En l’espèce, [Q] [Z] succombe à l’instance. La prétention de la société BANQUE CIC OUEST doit toutefois être ramenée à de plus justes proportions à défaut de justification de ses dépenses.
Par conséquent, [Q] [Z] est condamné à payer à la société BANQUE CIC OUEST la somme de 800 euros (HUIT CENTS euros) au titre des dispositions de l’article 700 du code de procédure civile.
Sur l’exécution provisoire
L’article 514 du code de procédure civile dispose que les décisions de première instance sont de droit exécutoires à titre provisoire à moins que la loi ou la décision rendue n’en dispose autrement.
En l’espèce, l’exécution provisoire est de droit et rien ne justifie qu’il y soit dérogé.
Par conséquent, l’exécution provisoire est constatée.
Sur les dépens
L’article 696 du code de procédure civile dispose que la partie perdante est condamnée aux dépens, à moins que le juge, par décision motivée, n’en mette la totalité ou une fraction à la charge d’une autre partie.

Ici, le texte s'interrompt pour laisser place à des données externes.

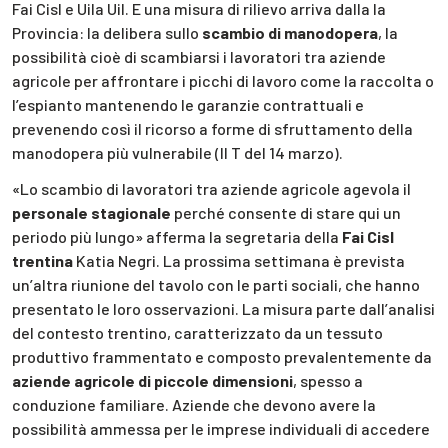
Fai Cisl e Uila Uil. E una misura di rilievo arriva dalla la
Provincia: la delibera sullo
scambio di manodopera
, la
possibilità cioè di scambiarsi i lavoratori tra aziende
agricole per affrontare i picchi di lavoro come la raccolta o
l’espianto mantenendo le garanzie contrattuali e
prevenendo così il ricorso a forme di sfruttamento della
manodopera più vulnerabile (Il T del 14 marzo).
«Lo scambio di lavoratori tra aziende agricole agevola il
personale stagionale
perché consente di stare qui un
periodo più lungo» afferma la segretaria della
Fai Cisl
trentina
Katia Negri. La prossima settimana è prevista
un’altra riunione del tavolo con le parti sociali, che hanno
presentato le loro osservazioni. La misura parte dall’analisi
del contesto trentino, caratterizzato da un tessuto
produttivo frammentato e composto prevalentemente da
aziende agricole di piccole dimensioni
, spesso a
conduzione familiare. Aziende che devono avere la
possibilità ammessa per le imprese individuali di accedere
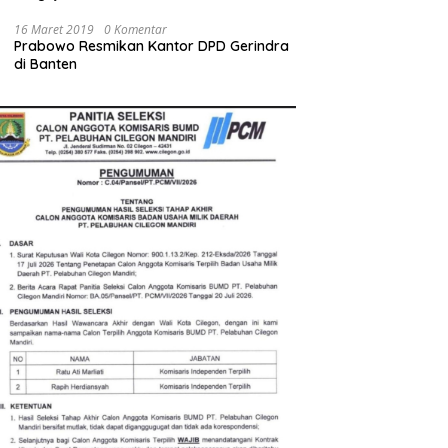
Bupati Serang Diminta Turun Tangan
16 Maret 2019
0 Komentar
Prabowo Resmikan Kantor DPD Gerindra
di Banten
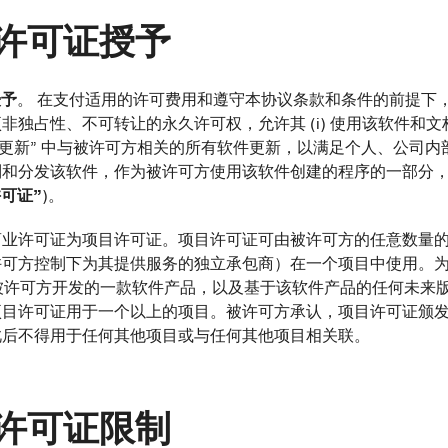
许可证授予
授予
。 在支付适用的许可费用和遵守本协议条款和条件的前提下，Te
非独占性、不可转让的永久许可权，允许其 (i) 使用该软件和
持与更新” 中与被许可方相关的所有软件更新，以满足个人、公司内部和商
制和分发该软件，作为被许可方使用该软件创建的程序的一部分
可证”
)。
供的商业许可证为项目许可证。项目许可证可由被许可方的任意数量
许可方控制下为其提供服务的独立承包商）在一个项目中使用。
指被许可方开发的一款软件产品，以及基于该软件产品的任何未来
项目许可证用于一个以上的项目。被许可方承认，项目许可证颁
此后不得用于任何其他项目或与任何其他项目相关联。
许可证限制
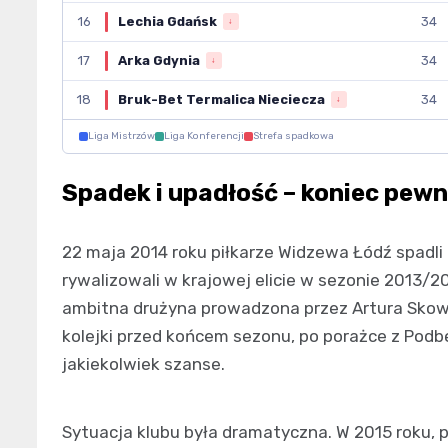
16
Lechia Gdańsk
34
↓
17
Arka Gdynia
34
↓
18
Bruk-Bet Termalica Nieciecza
34
↓
Liga Mistrzów
Liga Konferencji
Strefa spadkowa
Spadek i upadłość – koniec pewn
22 maja 2014 roku piłkarze Widzewa Łódź spadli 
rywalizowali w krajowej elicie w sezonie 2013
ambitna drużyna prowadzona przez Artura Skowro
kolejki przed końcem sezonu, po porażce z Podbe
jakiekolwiek szanse.
Sytuacja klubu była dramatyczna. W 2015 roku, p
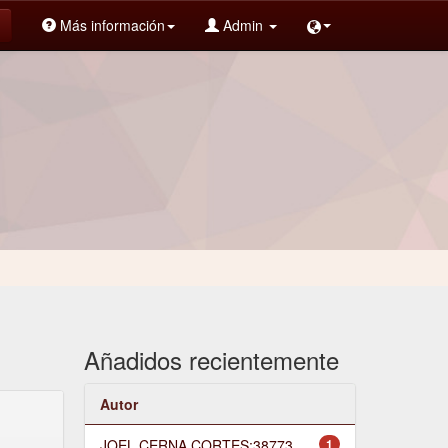
Más información
Admin
Añadidos recientemente
Autor
JOEL CERNA CORTES;38773
1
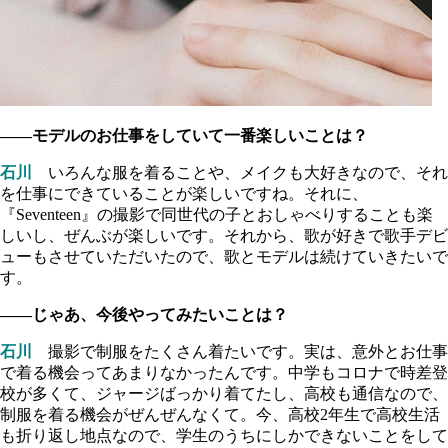
――モデルのお仕事をしていて一番楽しいことは？
石川
いろんな服を着ることや、メイクも大好きなので、それ
を仕事にできていることが楽しいですね。それに、
『Seventeen』の撮影で同世代の子とおしゃべりすることも楽
しいし、ぜんぶが楽しいです。それから、歌が好きで歌手デビ
ューもさせていただいたので、歌とモデルは続けていきたいで
す。
――じゃあ、今後やってみたいことは？
石川
撮影で制服をたくさん着たいです。実は、意外とお仕事
で着る機会ってあまりなかったんです。中学もコロナで時差登
校が多くて、ジャージばっかり着てたし、高校も通信なので、
制服を着る機会がぜんぜんなくて。今、高校2年生で高校生活
も折り返し地点なので、学生のうちにしかできないことをして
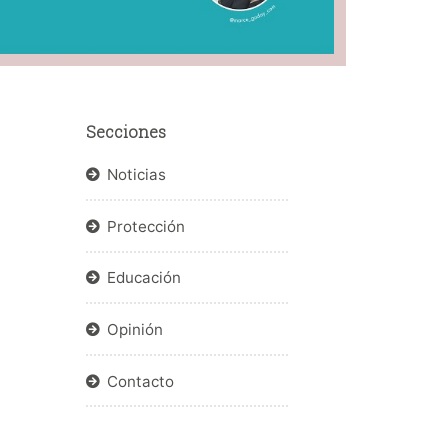
Secciones
Noticias
Protección
Educación
Opinión
Contacto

Les conditions dans lesquelles il peut être mis à la charge d’une partie qui bénéficie de l’aide juridictionnelle tout ou partie des dépens de l’instance sont fixées par les dispositions de la loi n° 91-647 du 10 juillet 1991 et du décret n° 2020-1717 du 28 décembre 2020.
En application de l’article 699 du même code, les avocats peuvent, dans les matières où leur ministère est obligatoire, demander que la condamnation aux dépens soit assortie à leur profit du droit de recouvrer directement contre la partie condamnée ceux des dépens dont ils ont fait l’avance sans avoir reçu provision. La partie contre laquelle le recouvrement est poursuivi peut toutefois déduire, par compensation légale, le montant de sa créance de dépens.
En l’espèce, [Q] [Z] est la partie perdante dont aucun motif ne justifie qu’elle ne soit pas condamnée aux dépens.
Par conséquent, [Q] [Z] est condamné aux dépens.
PAR CES MOTIFS :
Statuant publiquement, par jugement réputé contradictoire, en premier ressort, rendu par mise à disposition au greffe,
Vu notamment les articles 1103 et 1224 et suivants du code civil,
DIT que le contrat de crédit n°300471427600034624305 est résilié depuis le 19 décembre 2024,
CONDAMNE [Q] [Z] à payer à la société BANQUE CIC OUEST la somme de 5.848, 06 euros (CINQ MILLE HUIT CENT QUARANTE HUIT euros et SIX centimes) au titre du contrat de crédit n°300471427600034624305, créance arrêtée au 17 décembre 2024,
DIT que la créance portera intérêts au taux contractuel de 3, 70% sur la somme de 5.405, 47 euros (CINQ MILLE QUATRE CENT CINQ euros et QUARANTE SEPT centimes) et au taux légal sur le surplus,
ORDONNE la capitalisation des intérêts,
CONDAMNE [Q] [Z] aux dépens,
CONDAMNE [Q] [Z] à payer à la société BANQUE CIC OUEST la somme de 800 euros (HUIT CENTS euros) au titre de l’article 700 du code de procédure civile,
DEBOUTE les parties de leurs demandes plus amples ou contraires,
RAPPELLE l’exécution provisoire de droit.
Ainsi fait, jugé et mis à disposition au greffe de la juridiction aux jour, mois et année susdits. En foi de quoi le jugement a été signé par le Président et le Greffier.